Yes, good morning. A few questions. First, Jim, can you talk about just SG&A and is this quarterly level kind of what we should be expecting going forward into next year or will there be another step up? Secondly, Vlad can you talk about your plan for Europe? Is this something that you've considered in a different way versus previously? I mean I know some of these other countries, in Asia there'll be partners and stuff. But how are you thinking about Europe? And then thirdly, just on prevention. When that comes, how should we be expecting the prescription for prevention to be different from the prescription for acute? How are you thinking about that right now? Thanks.

Good morning, Marc. This is Jim. I'll take the first question on SG&A. As you know, we don't guide to our projected spending. But as we've said before, we have -- the majority of our spending in SG&A is driven by the commercial investment. And we have our full commercial organization in place. The variable component is obviously the level of spending and so, that can ebb and flow based on the programs that we have in any given period. So Vlad, you want to comment there?

Thanks. And Marc, we're very excited about global expansion of NURTEC ODT. We are on schedule for our EMEA filings in the first quarter. So that's going to get out the door pretty rapidly. And like always, we've always had an approach that if you needed to do it alone, one should do that. But our efforts there are focused in on the U.S. and certainly ex U.S. in all markets, we do look for the right partners.

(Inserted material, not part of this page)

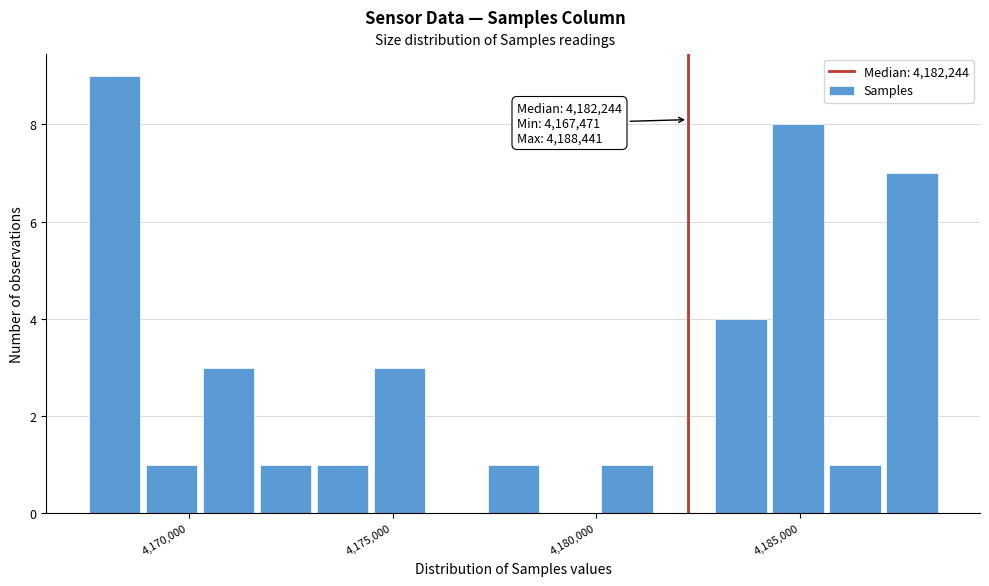

Read against the x-axis, roughly where is the centre of the tallest bar?

4168000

And so after the filing, we will probably early next year have some better guidance about our plans vis-à-vis potential partnerships, ex U.S. and also of course we're excited about China and BioShin. And there you saw a recent raise, so that we could build the right infrastructure there without it coming off of the Biohaven proper books. So, BJ I'll turn it over to you?

Yes. Marc, so it's an interesting question. Obviously, we have to be careful in regards to our projections about what the FDA has not yet approved. So obviously, we have to wait for an approval. We have to wait for the clarity in the label. But our expectation is clearly, we will promote it accordingly within that label. And our thought is that, a physician would either write for acute therapy or they would write for preventive therapy. And again, we will promote accordingly to what we receive in the label.

Yes. I'd just add as a clinician, I do think that, there will be a halo effect on acute meaning, that I think clinicians will say well why wouldn't I start with the acute therapy that could have preventative effects. And so, I think people will have the flexibility with this unified treatment start on acute. And then if you need to move to preventive, you can do so with the same agent by just changing the frequency of use and not the dose. I mean, think about how streamlining and convenient for patients and physicians. And I think, patients really deserve finally that unified treatment for migraine. Why do you have two different drugs, pay for two different drugs, have two different side effects. So, I think there's going to be a halo effect in acute.

So Vlad, should we be expecting that the prescription for prevention would be 15 pills at the same price obviously as it's priced right now?

I think we're going to be working with some creative options with payers and we're going to leave it at that until the drug is approved. And then, obviously those discussions with payers will have some more granularity on next year. Thanks Marc.

Vlad Coric

So thank you everyone for joining us today and we really appreciate the support of our employers and investors, as we move forward to delivering these life-changing therapies to patients. We look forward to speaking you soon. Thank you everyone. Thank you, very much.

This concludes today's conference. You may disconnect your lines at this time. Thank you for your participation.